В этой книге я использую базовое различие между «демократией» и «автократией», следуя общепринятым представлениям. Под демократией я понимаю любое общество с регулярными выборами, относительно свободной прессой и открытой конкуренцией за власть. Такие общества часто именуются «либеральными демократиями», хотя одни из них либеральнее других. Под автократией я имею в виду любое общество, в котором руководители не выходят на открытые выборы и где свободное движение информации подлежит политическому контролю. Строго говоря, автократия означает самостоятельное правление одного-единственного человека, хотя в некоторых случаях правящие индивиды составляют небольшую клику обладателей власти (например, греческая военная хунта 1964–1974 гг., известная также как «режим полковников», характеризуется политологами, проводящими общие сравнения между демократиями и антидемократиями, как автократия). Некоторые автократии являются диктатурами, но не все. Некоторые авторитарнее других. Там, где это необходимо, я все эти различия уточняю.
Современная политология обычно изображает переход от автократии к демократии в виде континуума с обширной срединной зоной, где некоторые ключевые различия смазываются (например, в случае авторитарных государств, в которых регулярно проходят выборы). Такие «гибридные» режимы я обсуждаю в последней главе. В целом, однако, я придерживаюсь базового противопоставления демократии и автократии и основных различий между ними. Это согласуется с мнением большинства рассматриваемых авторов, начиная с Токвиля, использовавшего «демократию» в качестве всеобщего понятия. Впрочем, у Токвиля главное противопоставление – между «демократическими» обществами и «аристократическими», т. е. между обществами, в которых утвердился принцип равенства, и теми, где он, наоборот, не утвердился. Некоторые следствия этого противопоставления я обсуждаю в следующих разделах.
Но в других отношениях у Токвиля очень часто неясно, что он имеет в виду под демократией. Он использовал этот термин то в одном смысле, то в другом, иногда для обозначения способа ведения политики, иногда для комплекса политических и моральных принципов, а в иногда и для формы совместной жизни. Я не собирался вслед за ним сохранять эту неопределенность, но попытался сделать этот термин открытым и гибким.
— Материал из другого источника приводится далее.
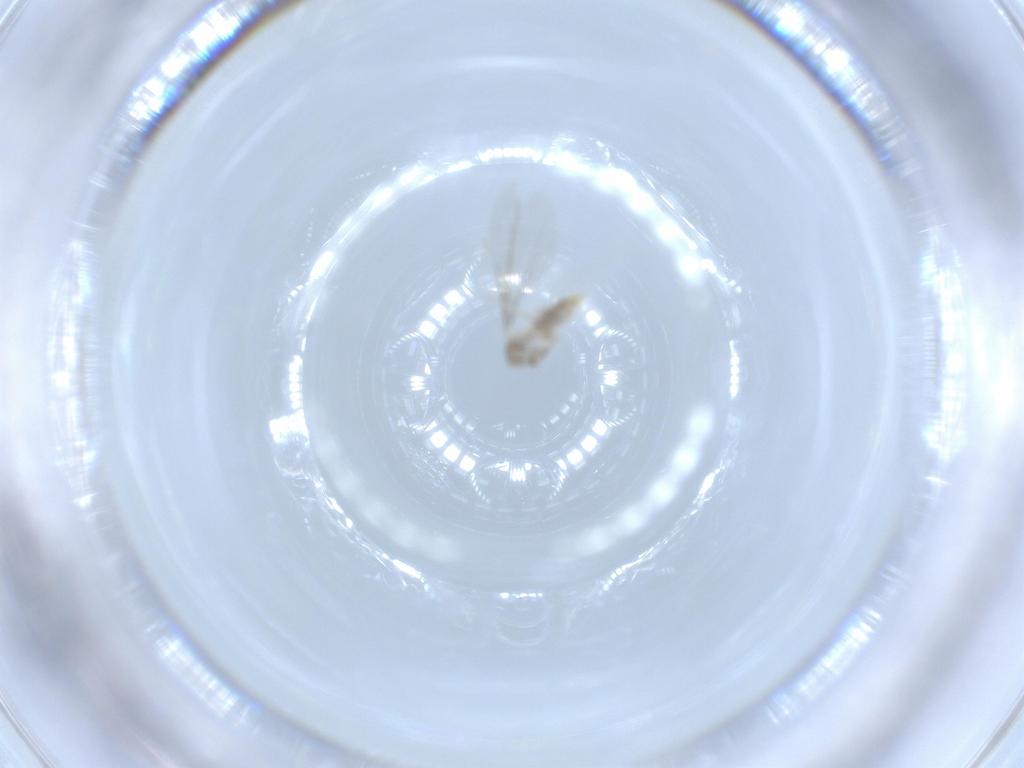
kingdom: Animalia
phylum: Arthropoda
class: Insecta
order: Diptera
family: Cecidomyiidae
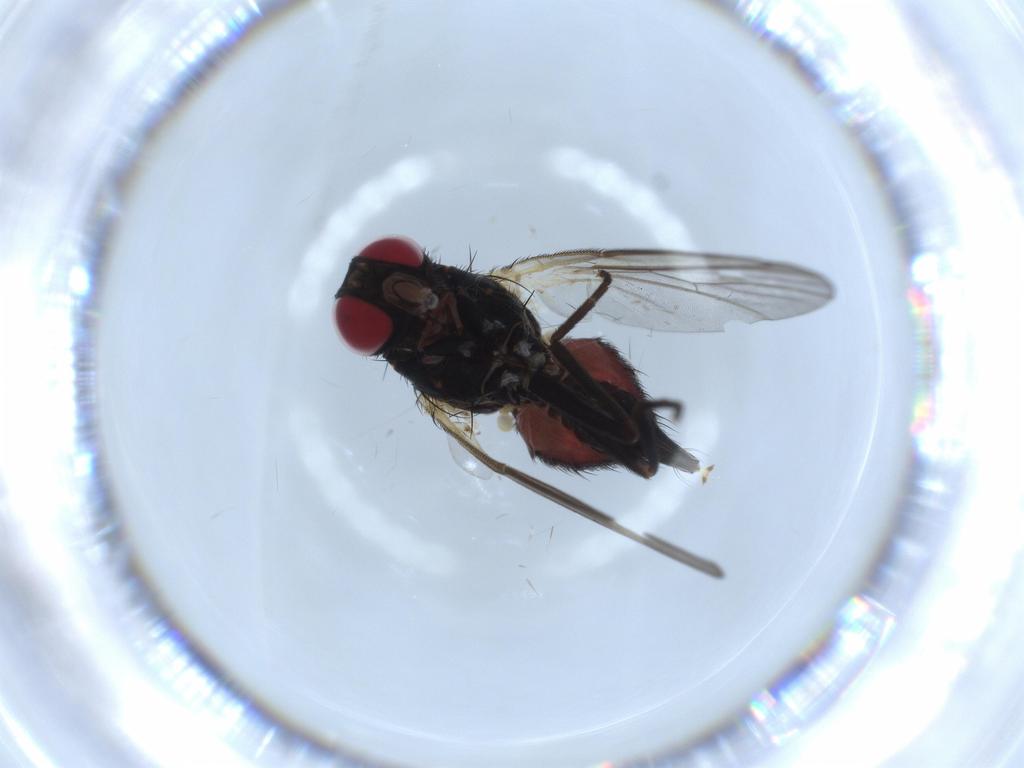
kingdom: Animalia
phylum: Arthropoda
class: Insecta
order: Diptera
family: Agromyzidae
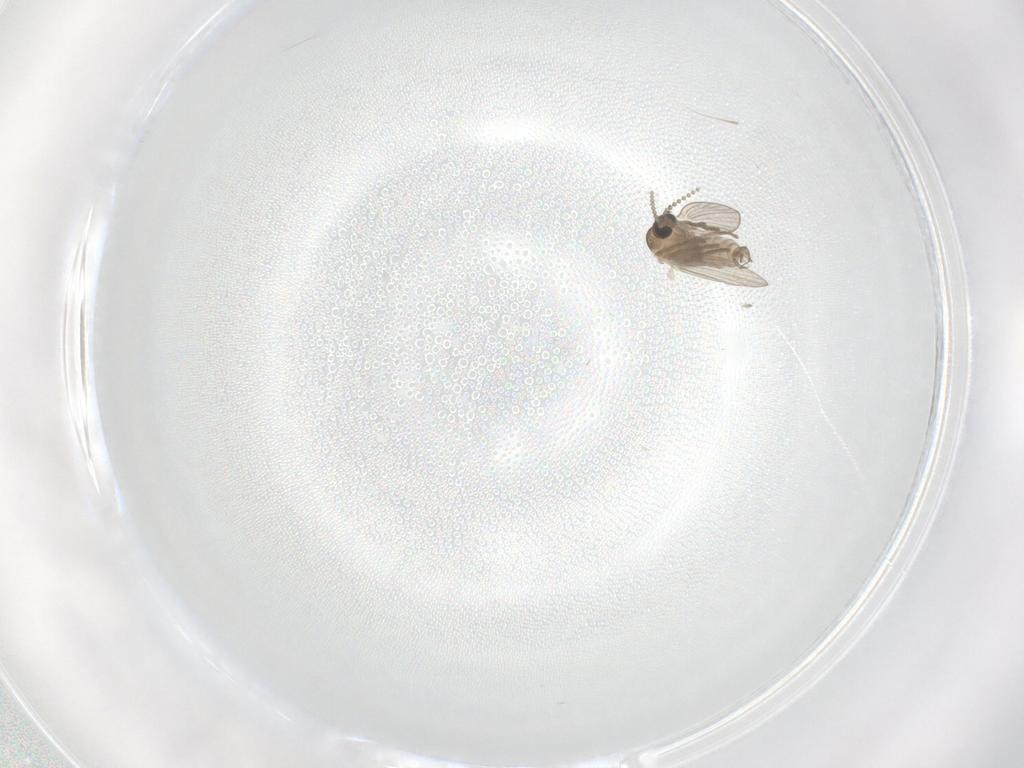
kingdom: Animalia
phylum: Arthropoda
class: Insecta
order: Diptera
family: Psychodidae
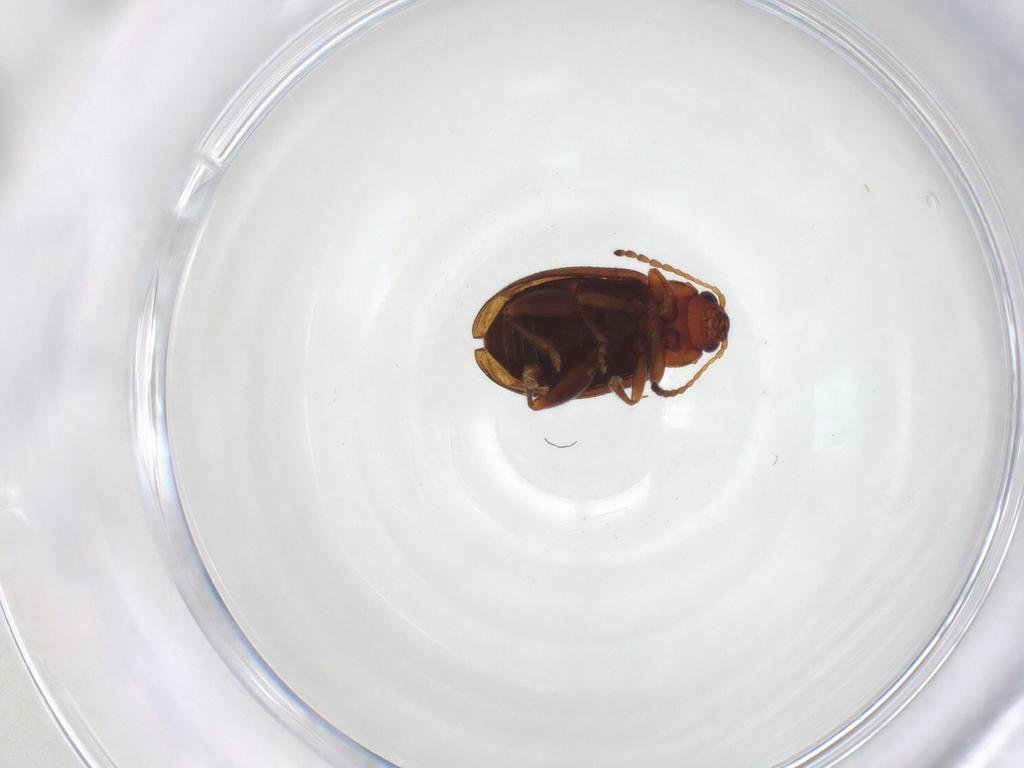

Отличительным признаком современной идеи демократии является ее адаптивность. Она может сочетаться с политикой в разных ее формах – как иерархических, так и инклюзивных; она может идентифицироваться как с лидерами, так и с самими гражданами; она может сочетать эгалитаризм с многочисленными формами неравенства. В этой книге я отношусь к демократии как некоей узнаваемой сущности. Но порой я использую это слово в отношении отдельных политических деятелей (таких, как Франклин Делано Рузвельт или Джавахарлал Неру), в других случаях – институтов (выборов, свободной прессы), наконец, в-третьих – общего умонастроения (нетерпеливости, рассеянности). При этом я надеюсь, что везде будет ясно, о чем идет речь.
Введение
Токвиль: Демократия в кризисе
Когда в мае 1831 г. молодой французский аристократ Алексис де Токвиль прибыл в Америку, его не слишком впечатлило то, что он там обнаружил. Главной целью его путешествия было написание книги о тюремной системе этой страны, но также он хотел увидеть собственными глазами, на что похожа демократия в действии.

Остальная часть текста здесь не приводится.